▸ **Extract**
Archive for December, 2007

Is compliance possible?

December 10, 2007

This excerpt from an article caught my eye this morning

Compliance is hardly rocket science-or is it? Directives to use firewalls and change vendor-supplied default passwords are simply security best practices. But in other areas, merchants struggle to interpret the standards, haggling with auditors, consultants and sometimes the PCI Council itself over exactly how to protect cardholder data.

Source: Can mid-market merchants comply with PCI standards? – Network World

It’s referring to the difficulties faced – in particular – by mid market companies in achieving PCI compliance but the principles apply in other regulatory areas too.  It’s a point I made in our whitepaper.  The unfortunate reality is that unless there are very clear requirements defining “success”, many companies will spend unnecessary dollars trying to stay in front of an ill-defined process.  My friend Matt  Flynn (also from NetVision) has put some thought into at least one aspect of this problem that he has published in his blog and on the NetVision site as a whitepaper on “Surviving an Identity Audit”.


Policing the Power of Identity – Security by and for Identity

December 3, 2007

I recently published a whitepaper entitled Policing the Power of Identity. It’s a vision (mine anyway) for the future use and success of identity in corporate computing. Use of identity gives us a “handle” to use in consistently assessing, analyzing, monitoring, etc. insiders. We developed multiple, fairly mature disciplines for dealing with “outsider” threats (firewall, IPS, anti-SPAM, anti-virus). We should have the same goal with protecting ourselves from insider threats – which are prevalent.

▸ **Study material**
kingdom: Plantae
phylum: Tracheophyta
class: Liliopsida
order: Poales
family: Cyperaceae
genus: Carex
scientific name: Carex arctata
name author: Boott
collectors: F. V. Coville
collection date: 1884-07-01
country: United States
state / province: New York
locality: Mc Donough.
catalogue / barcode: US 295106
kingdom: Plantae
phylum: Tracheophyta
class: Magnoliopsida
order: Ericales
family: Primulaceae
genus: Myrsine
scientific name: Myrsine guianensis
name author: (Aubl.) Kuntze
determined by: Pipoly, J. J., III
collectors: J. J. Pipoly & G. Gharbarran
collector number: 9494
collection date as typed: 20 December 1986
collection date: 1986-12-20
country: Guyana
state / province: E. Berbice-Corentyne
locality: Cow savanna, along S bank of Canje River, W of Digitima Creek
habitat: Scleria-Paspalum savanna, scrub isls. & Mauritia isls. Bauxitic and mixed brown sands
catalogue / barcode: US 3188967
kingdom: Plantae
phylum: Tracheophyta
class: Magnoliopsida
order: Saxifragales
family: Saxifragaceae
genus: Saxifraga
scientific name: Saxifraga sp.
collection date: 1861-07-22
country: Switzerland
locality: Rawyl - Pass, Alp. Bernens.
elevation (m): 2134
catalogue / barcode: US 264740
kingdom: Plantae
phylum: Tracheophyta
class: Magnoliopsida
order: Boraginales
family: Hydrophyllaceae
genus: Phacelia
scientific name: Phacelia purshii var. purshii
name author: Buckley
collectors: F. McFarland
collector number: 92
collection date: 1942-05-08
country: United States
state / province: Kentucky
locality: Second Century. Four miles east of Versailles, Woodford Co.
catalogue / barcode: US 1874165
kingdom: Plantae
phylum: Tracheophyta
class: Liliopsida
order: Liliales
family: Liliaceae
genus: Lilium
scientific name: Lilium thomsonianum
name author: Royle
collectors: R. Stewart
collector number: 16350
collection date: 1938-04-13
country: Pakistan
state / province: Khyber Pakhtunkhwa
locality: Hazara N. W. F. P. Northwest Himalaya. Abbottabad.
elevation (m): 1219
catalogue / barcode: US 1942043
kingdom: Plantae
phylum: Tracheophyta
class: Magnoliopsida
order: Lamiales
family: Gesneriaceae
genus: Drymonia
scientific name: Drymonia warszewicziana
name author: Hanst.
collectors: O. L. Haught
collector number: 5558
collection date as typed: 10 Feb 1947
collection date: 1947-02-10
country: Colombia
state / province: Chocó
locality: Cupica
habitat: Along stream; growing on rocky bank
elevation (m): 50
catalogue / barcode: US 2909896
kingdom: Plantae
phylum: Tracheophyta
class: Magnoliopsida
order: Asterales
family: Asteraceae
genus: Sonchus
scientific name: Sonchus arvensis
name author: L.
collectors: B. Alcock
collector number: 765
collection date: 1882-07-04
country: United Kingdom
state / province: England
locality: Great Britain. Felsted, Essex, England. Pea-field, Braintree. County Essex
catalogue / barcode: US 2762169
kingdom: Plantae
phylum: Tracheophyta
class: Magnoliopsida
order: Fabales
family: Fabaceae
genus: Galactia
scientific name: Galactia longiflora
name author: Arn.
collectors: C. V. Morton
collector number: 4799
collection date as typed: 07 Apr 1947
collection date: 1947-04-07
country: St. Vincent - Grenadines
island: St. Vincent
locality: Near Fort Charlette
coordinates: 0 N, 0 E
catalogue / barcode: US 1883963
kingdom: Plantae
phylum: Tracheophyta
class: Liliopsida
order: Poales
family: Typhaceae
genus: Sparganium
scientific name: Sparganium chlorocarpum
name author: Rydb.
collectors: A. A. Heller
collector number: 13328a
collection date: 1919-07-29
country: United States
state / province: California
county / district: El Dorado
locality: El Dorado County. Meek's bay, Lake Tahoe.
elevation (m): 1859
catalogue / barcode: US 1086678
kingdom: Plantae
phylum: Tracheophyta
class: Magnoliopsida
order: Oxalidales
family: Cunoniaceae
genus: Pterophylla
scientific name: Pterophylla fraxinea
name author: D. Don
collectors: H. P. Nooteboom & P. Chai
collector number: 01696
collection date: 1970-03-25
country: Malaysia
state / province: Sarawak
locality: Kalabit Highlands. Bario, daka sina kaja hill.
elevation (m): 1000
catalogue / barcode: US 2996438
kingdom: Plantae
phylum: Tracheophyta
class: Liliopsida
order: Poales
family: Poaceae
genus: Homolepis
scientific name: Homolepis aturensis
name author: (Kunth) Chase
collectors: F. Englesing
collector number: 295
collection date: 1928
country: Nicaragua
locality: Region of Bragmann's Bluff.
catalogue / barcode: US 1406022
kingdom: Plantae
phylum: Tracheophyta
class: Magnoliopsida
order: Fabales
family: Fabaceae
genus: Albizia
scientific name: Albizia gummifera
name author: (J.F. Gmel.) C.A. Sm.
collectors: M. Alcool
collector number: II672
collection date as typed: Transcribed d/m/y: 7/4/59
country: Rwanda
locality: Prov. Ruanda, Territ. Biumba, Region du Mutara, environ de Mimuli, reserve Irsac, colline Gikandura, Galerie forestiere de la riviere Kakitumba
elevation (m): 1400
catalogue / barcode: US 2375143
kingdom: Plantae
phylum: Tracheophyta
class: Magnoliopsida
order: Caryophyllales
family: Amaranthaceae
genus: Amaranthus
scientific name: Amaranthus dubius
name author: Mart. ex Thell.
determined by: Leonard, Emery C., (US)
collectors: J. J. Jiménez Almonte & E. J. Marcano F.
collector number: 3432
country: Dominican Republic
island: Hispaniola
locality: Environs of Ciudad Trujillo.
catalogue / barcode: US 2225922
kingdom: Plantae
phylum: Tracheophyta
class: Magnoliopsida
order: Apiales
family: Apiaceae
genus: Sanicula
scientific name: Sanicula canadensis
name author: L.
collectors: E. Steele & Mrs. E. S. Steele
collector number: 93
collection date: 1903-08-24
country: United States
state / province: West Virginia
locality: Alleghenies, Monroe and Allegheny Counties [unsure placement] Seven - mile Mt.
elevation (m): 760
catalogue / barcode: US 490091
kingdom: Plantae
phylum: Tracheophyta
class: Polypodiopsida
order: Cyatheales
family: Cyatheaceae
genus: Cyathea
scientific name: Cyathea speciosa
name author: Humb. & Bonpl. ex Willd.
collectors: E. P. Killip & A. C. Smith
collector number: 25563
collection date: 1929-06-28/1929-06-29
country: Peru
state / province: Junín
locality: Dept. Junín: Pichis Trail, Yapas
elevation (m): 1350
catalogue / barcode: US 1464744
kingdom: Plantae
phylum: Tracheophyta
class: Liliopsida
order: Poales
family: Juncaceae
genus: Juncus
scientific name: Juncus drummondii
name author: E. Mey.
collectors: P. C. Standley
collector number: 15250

▸ **Check your understanding**
(a) Answer these questions from the December 2007 blog archive:
(i) On what date was "Is compliance possible?" posted?
(ii) What is the title of the whitepaper Matt Flynn published on the NetVision site?
(iii) Which disciplines for dealing with "outsider" threats are listed?
(b) Carry on the December 2007 blog archive on compliance and identity security from its last sentence.
The rows have no connection to the blog archive.

▸ **List of answers**
(a)
(i) December 10, 2007
(ii) "Surviving an Identity Audit"
(iii) Firewall, IPS, anti-SPAM and anti-virus

(b)
I could be accused by a reader of this whitepaper of giving the impression that I think identity is the problem. That’s not the case. But as corporate IT uses identity more exhaustively for all its good purposes then identity becomes a handy mechanism for identifying insider threat – both potential and realized. This process could most accurately be described as “Policing Computing Power BY (using) Identity”. But also, casually used, identity can create a false sense of security. And in such an imperfect-use scenario identity itself can be a problem (or more accurately, poor identity management can be a problem). In that case the process we prescribe is accurately described as “Policing the Power of Identity”. And such cases are exceedingly common if our IT customers and contacts are any indication.

Either way, our goal is never to attempt to cast identity itself as bad. But instead, to identify practices, tools and standards that use identity to provide better security and to improve identity management (aka security) practice. Along the way we believe that proof of compliance with regulations, policies or best practices will be a natural by-product of our efforts; at least in the area where identity is implicated.

If this sounds like an interesting line of discussion to follow, join the conversation or let me join yours. We’ve had a number of offline comments back on the premises in the whitepaper. I’ll add those to this blog in imminent posts.